The first time one of my Middle Eastern friends cooked me dinner I could’ve sworn she made an entire bottle of olive oil disappear into the dish. To be honest I expected it to be greasy, heavy and unpleasant, but none of that was the case. In my culinary upbringing, we were conservative with fats and often used margarine. Nutritional science has since evolved and after going to a French cuisine-based culinary school I now know better. Good food needs butter. Good Middle Eastern food needs olive oil. This Afghan eggplant dish will be a nice exercise in loosening your olive oil wrist. And you know what? Olive oil isn’t bad for you, either!

Ingredients

olive oil

salt

2 eggplants

3 cloves garlic, grated

1 can diced tomatoes

2 tsp turmeric

dried chilli flakes to taste

Yoghurt sauce ingredients

1 cup Greek style yoghurt

1 clove of garlic

1 bunch fresh mint

Method

1. Cut the eggplants into slices of about a centimetre thick. Discard the tops. Place the slices on a cooling rack and salt lightly on both sides. Let sit for about ten minutes to draw out moisture and bitterness. Pat dry with a paper towel.

2. Preheat oven to 350F.

3. Shallow fry the eggplant in olive oil in a heavy bottomed skillet on a medium high heat on your stove until slightly browned. You’ll have to do this in batches. Use a colander to collect your cooked eggplant. Place it in a baking dish to catch any excess oil. Reuse the oil with your next batches.
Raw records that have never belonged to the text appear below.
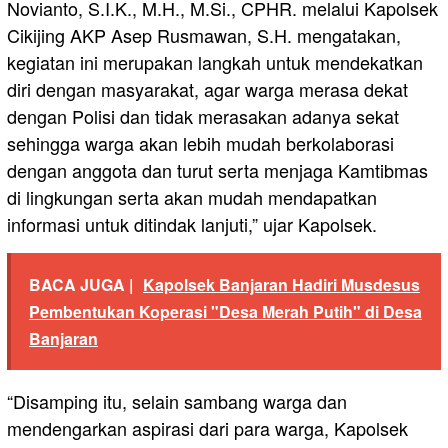
Novianto, S.I.K., M.H., M.Si., CPHR. melalui Kapolsek
Cikijing AKP Asep Rusmawan, S.H. mengatakan,
kegiatan ini merupakan langkah untuk mendekatkan
diri dengan masyarakat, agar warga merasa dekat
dengan Polisi dan tidak merasakan adanya sekat
sehingga warga akan lebih mudah berkolaborasi
dengan anggota dan turut serta menjaga Kamtibmas
di lingkungan serta akan mudah mendapatkan
informasi untuk ditindak lanjuti,” ujar Kapolsek.
BACA JUGA |
Kapolsek Banjaran Hadiri Musdesus
Pembentukan Koperasi "Desa Merah Putih" di Desa
Banjaran
“Disamping itu, selain sambang warga dan
mendengarkan aspirasi dari para warga, Kapolsek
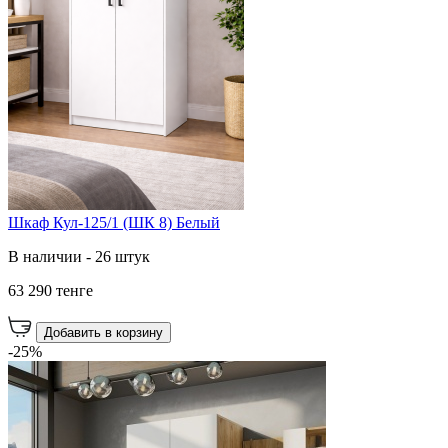
Шкаф Кул-125/1 (ШК 8) Белый
В наличии - 26 штук
63 290 тенге
Добавить в корзину
-25%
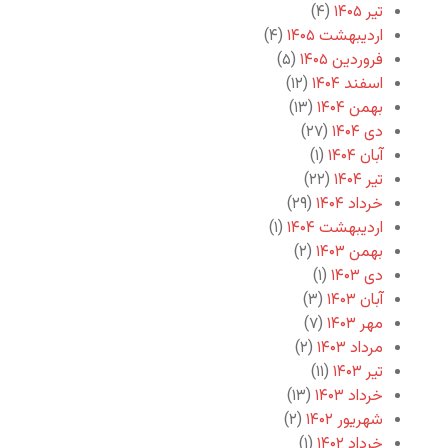
تیر ۱۴۰۵
(۴)
اردیبهشت ۱۴۰۵
(۴)
فروردین ۱۴۰۵
(۵)
اسفند ۱۴۰۴
(۱۲)
بهمن ۱۴۰۴
(۱۳)
دی ۱۴۰۴
(۲۷)
آبان ۱۴۰۴
(۱)
تیر ۱۴۰۴
(۲۲)
خرداد ۱۴۰۴
(۲۹)
اردیبهشت ۱۴۰۴
(۱)
بهمن ۱۴۰۳
(۲)
دی ۱۴۰۳
(۱)
آبان ۱۴۰۳
(۳)
مهر ۱۴۰۳
(۷)
مرداد ۱۴۰۳
(۲)
تیر ۱۴۰۳
(۱۱)
خرداد ۱۴۰۳
(۱۳)
شهریور ۱۴۰۲
(۲)
خرداد ۱۴۰۲
(۱)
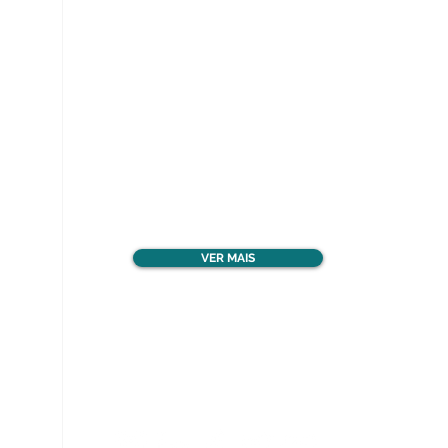
Ver todos os materiais
gratuitos
VER MAIS
Nos acompanhe nas
redes sociais!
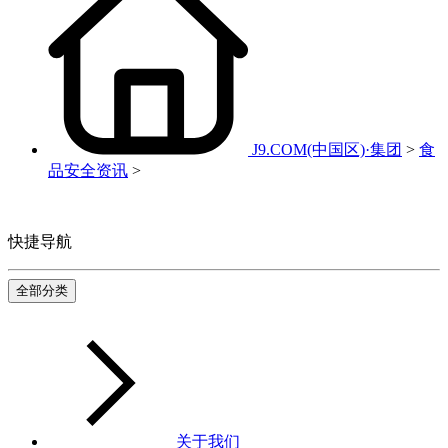
J9.COM(中国区)·集团
>
食
品安全资讯
>
快捷导航
全部分类
关于我们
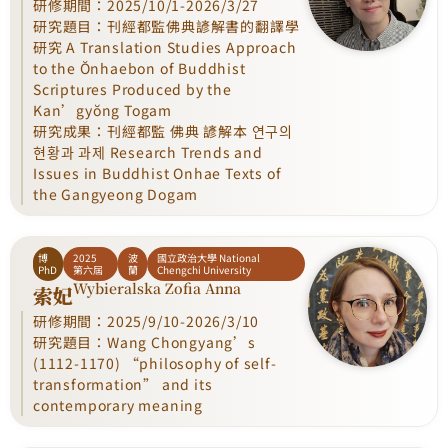
研修期間：2025/10/1-2026/3/27
研究題目：刊經都監佛典諺解書的翻譯學
研究 A Translation Studies Approach
to the Ŏnhaebon of Buddhist
Scriptures Produced by the
Kan’gyŏng Togam
研究成果：刊經都監 佛典 諺解本 연구의
현황과 과제 Research Trends and
Issues in Buddhist Onhae Texts of
the Gangyeong Dogam
博
2025
波
國立政治大學 National
PhD
第六屆
蘭
Chengchi University
Wybieralska Zofia Anna
索妃
研修期間：2025/9/10-2026/3/10
研究題目：Wang Chongyang’s
(1112-1170) “philosophy of self-
transformation” and its
contemporary meaning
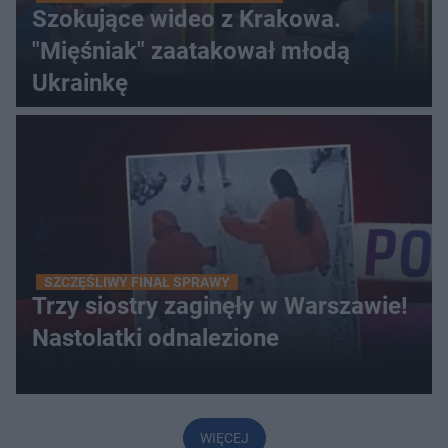
Szokujące wideo z Krakowa.
"Mięśniak" zaatakował młodą
Ukrainkę
SZCZĘŚLIWY FINAŁ SPRAWY
Trzy siostry zaginęły w Warszawie!
Nastolatki odnalezione
WIĘCEJ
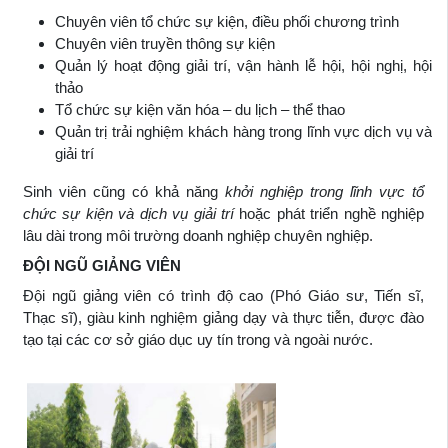
Chuyên viên tổ chức sự kiện, điều phối chương trình
Chuyên viên truyền thông sự kiện
Quản lý hoạt động giải trí, vận hành lễ hội, hội nghị, hội
thảo
Tổ chức sự kiện văn hóa – du lịch – thể thao
Quản trị trải nghiệm khách hàng trong lĩnh vực dịch vụ và
giải trí
Sinh viên cũng có khả năng
khởi nghiệp trong lĩnh vực tổ
chức sự kiện và dịch vụ giải trí
hoặc phát triển nghề nghiệp
lâu dài trong môi trường doanh nghiệp chuyên nghiệp.
ĐỘI NGŨ GIẢNG VIÊN
Đội ngũ giảng viên có trình độ cao (Phó Giáo sư, Tiến sĩ,
Thạc sĩ), giàu kinh nghiệm giảng dạy và thực tiễn, được đào
tạo tại các cơ sở giáo dục uy tín trong và ngoài nước.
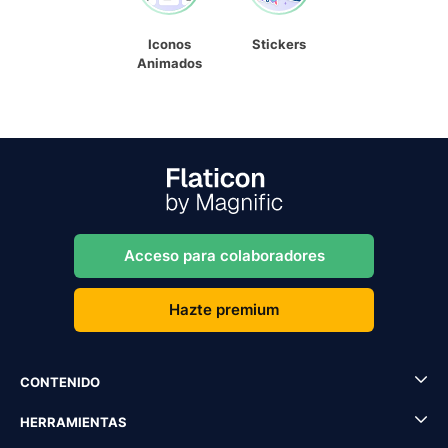
Iconos
Stickers
Animados
Acceso para colaboradores
Hazte premium
CONTENIDO
HERRAMIENTAS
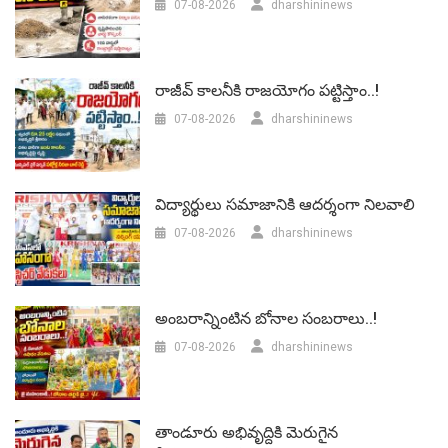
07-08-2026
dharshininews
రాజీవ్ కాలనీకి రాజయోగం పట్టిస్తాం..!
07-08-2026
dharshininews
విద్యార్థులు సమాజానికి ఆదర్శంగా నిలవాలి
07-08-2026
dharshininews
అంబరాన్నింటిన బోనాల సంబరాలు..!
07-08-2026
dharshininews
తాండూరు అభివృద్దికి మెరుగైన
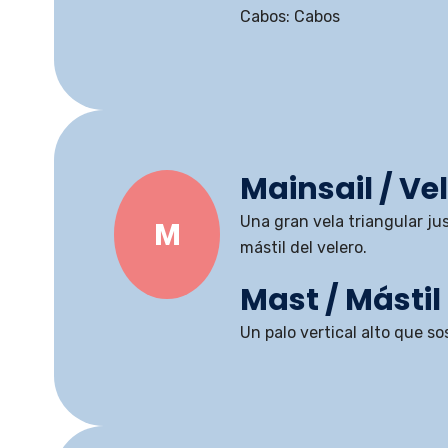
Cabos: Cabos
Mainsail / V
Una gran vela triangular jus
M
mástil del velero.
Mast / Mástil
Un palo vertical alto que sos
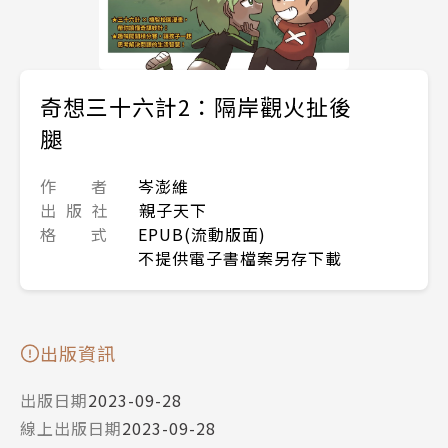
奇想三十六計2：隔岸觀火扯後
腿
作 者
岑澎維
出 版 社
親子天下
格 式
EPUB(流動版面)
不提供電子書檔案另存下載
出版資訊
出版日期
2023-09-28
線上出版日期
2023-09-28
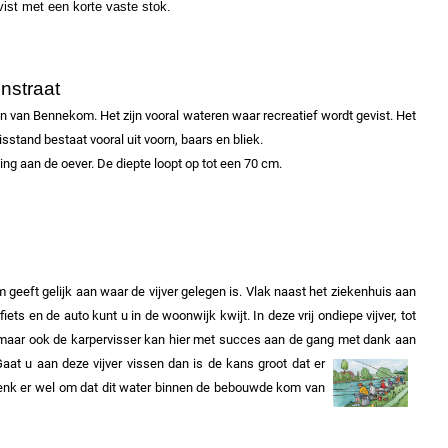
vist met een korte vaste stok.
nstraat
 van Bennekom. Het zijn vooral wateren waar recreatief wordt gevist. Het
isstand bestaat vooral uit voorn, baars en bliek.
ng aan de oever. De diepte loopt op tot een 70 cm.
 geeft gelijk aan waar de vijver gelegen is. Vlak naast het ziekenhuis aan
iets en de auto kunt u in de woonwijk kwijt.
In deze vrij ondiepe vijver, tot
, maar ook de karpervisser kan hier met succes aan de gang met dank aan
aat u aan deze vijver vissen dan is de kans groot dat er
 Denk er wel om dat dit water binnen de bebouwde kom van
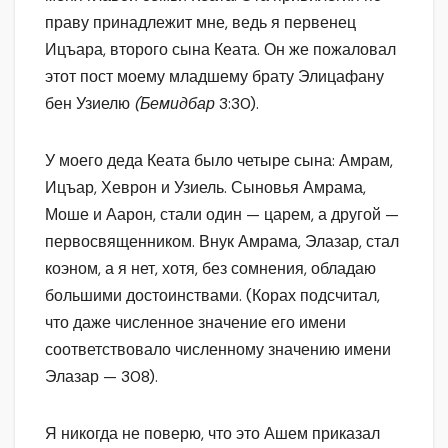
праву принадлежит мне, ведь я первенец
Ицъара, второго сына Кеата. Он же пожаловал
этот пост моему младшему брату Элицафану
бен Узиелю
(Бемидбар
3:30).
У моего деда Кеата было четыре сына: Амрам,
Ицъар, Хеврон и Узиель. Сыновья Амрама,
Моше и Аарон, стали один — царем, а другой —
первосвященником. Внук Амрама, Элазар, стал
коэном, а я нет, хотя, без сомнения, обладаю
большими достоинствами. (Корах подсчитал,
что даже численное значение его имени
соответствовало численному значению имени
Элазар — 308).
Я никогда не поверю, что это Ашем приказал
4. Turn the heat down to medium. Use your skillet with about two tablespoons of oil (discard the rest) to lightly fry the garlic, turmeric, and chilli flakes (if using) for about a minute. Add the tomatoes and simmer for about ten minutes to form a tomato sauce.

5. Meanwhile prepare the yoghurt sauce by combining yoghurt, grated garlic and chopped fresh mint in a bowl.

6. Layer your eggplant and tomato sauce into your oven safe baking dish. Finish with the last of your tomato sauce.

7. Bake in the oven for about 15 more minutes. Top with the yoghurt sauce and garnish with mint leaves. Serve with jasmine rice or flatbread.